### Source data
━━━━
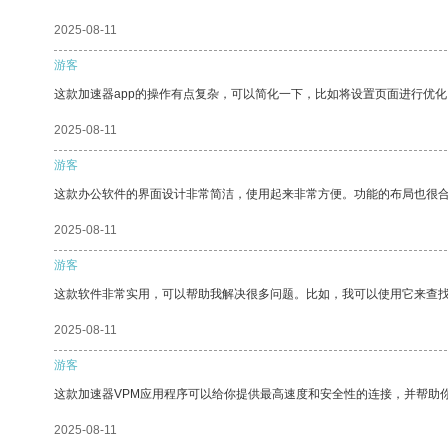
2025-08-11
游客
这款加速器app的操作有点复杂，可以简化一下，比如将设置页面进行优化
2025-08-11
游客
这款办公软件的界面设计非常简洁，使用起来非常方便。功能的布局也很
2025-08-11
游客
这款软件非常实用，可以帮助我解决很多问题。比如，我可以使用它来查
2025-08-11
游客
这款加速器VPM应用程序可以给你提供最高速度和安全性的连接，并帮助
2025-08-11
━━━━
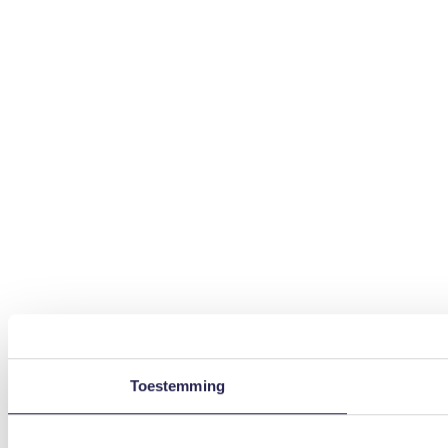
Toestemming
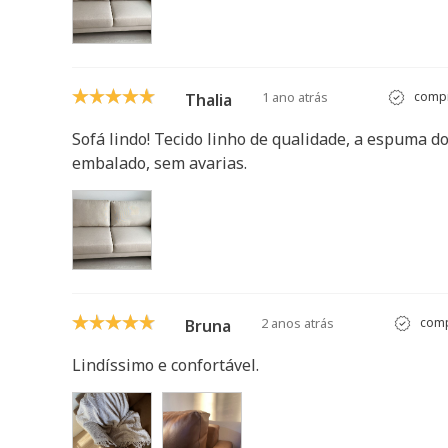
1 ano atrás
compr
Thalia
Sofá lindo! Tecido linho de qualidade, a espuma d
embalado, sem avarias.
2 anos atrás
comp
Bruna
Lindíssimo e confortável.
━━━━
### Instructions for the task
Replace "Tecido" with "Pano" in the lines between the one holding "1 ano atrás" and the one holding "Lindíssimo e confortável.", inclusive. Return only those lines, with everything else left as it is.

### Task solution
1 ano atrás
compr
Thalia
Sofá lindo! Pano linho de qualidade, a espuma d
embalado, sem avarias.
2 anos atrás
comp
Bruna
Lindíssimo e confortável.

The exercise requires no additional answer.